§ Extracted material:
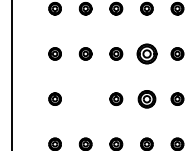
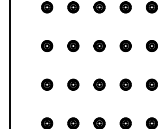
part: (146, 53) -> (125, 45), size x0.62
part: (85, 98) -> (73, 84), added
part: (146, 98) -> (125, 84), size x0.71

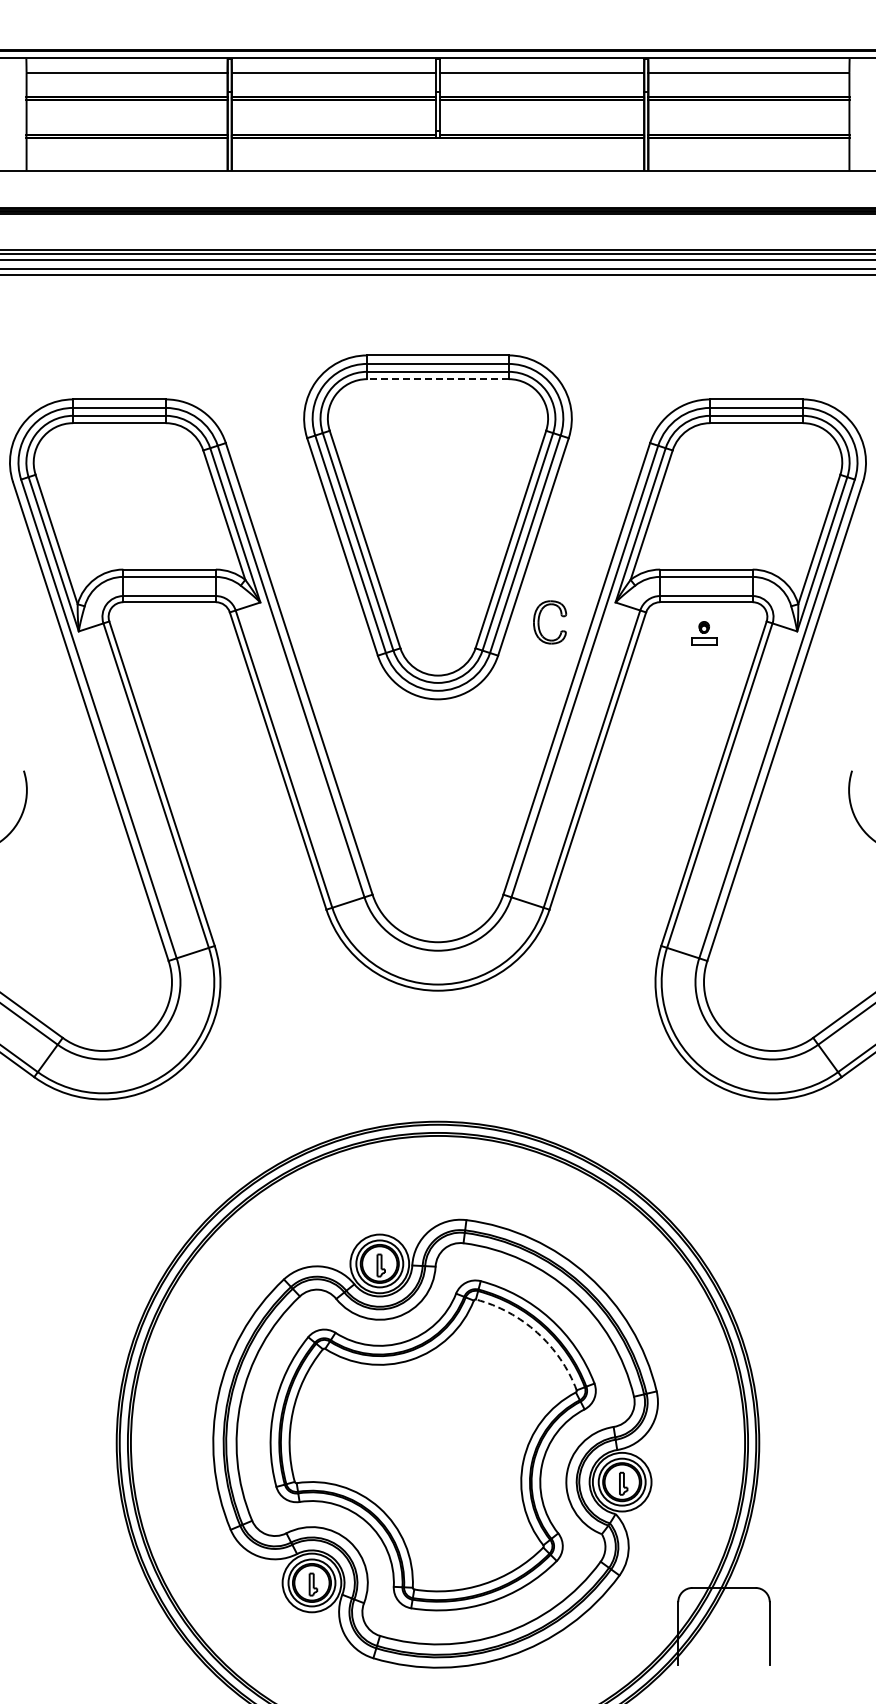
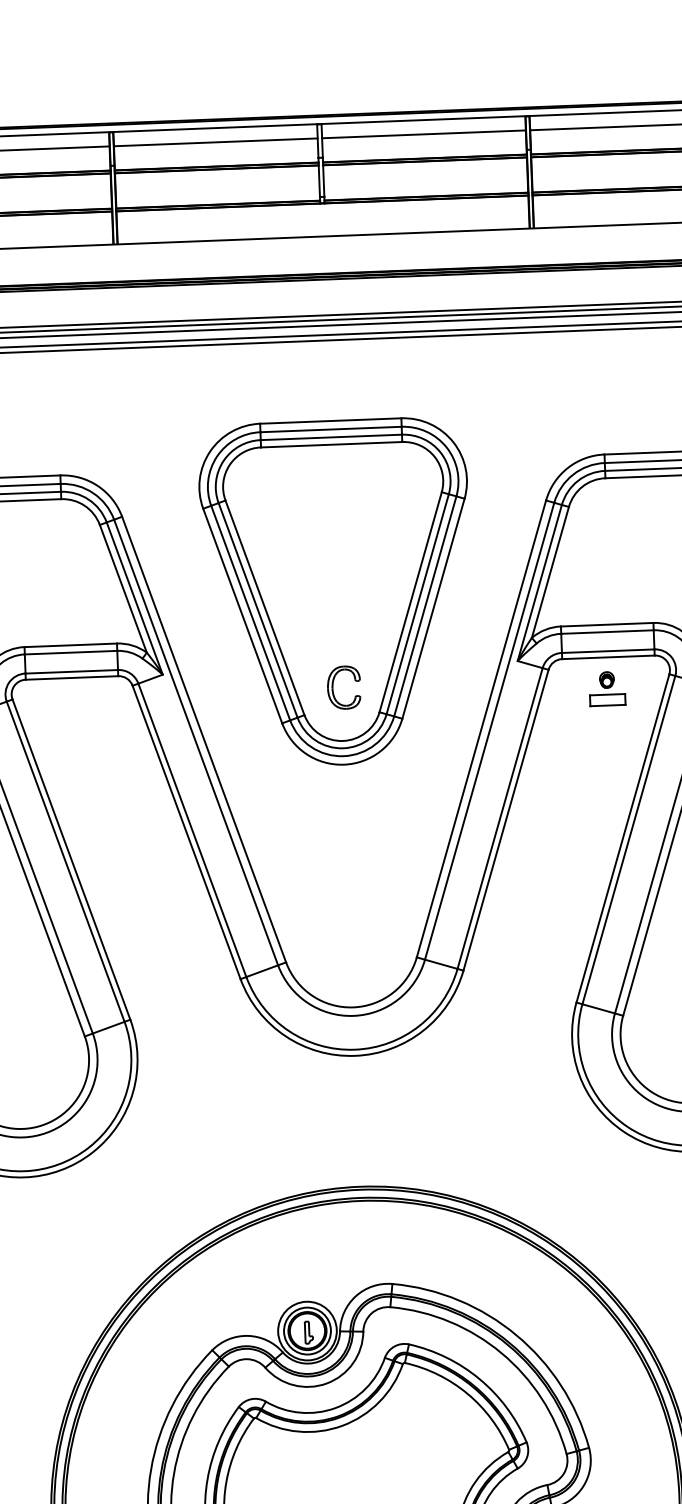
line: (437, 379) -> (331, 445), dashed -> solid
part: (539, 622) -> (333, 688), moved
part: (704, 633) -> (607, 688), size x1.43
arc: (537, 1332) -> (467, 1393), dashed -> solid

...

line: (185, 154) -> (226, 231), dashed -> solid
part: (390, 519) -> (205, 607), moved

§ Assigned task: Pull every line with the string "part" from the data above.

§ Answer to the exercise:
part: (146, 53) -> (125, 45), size x0.62
part: (85, 98) -> (73, 84), added
part: (146, 98) -> (125, 84), size x0.71
part: (539, 622) -> (333, 688), moved
part: (704, 633) -> (607, 688), size x1.43
part: (390, 519) -> (205, 607), moved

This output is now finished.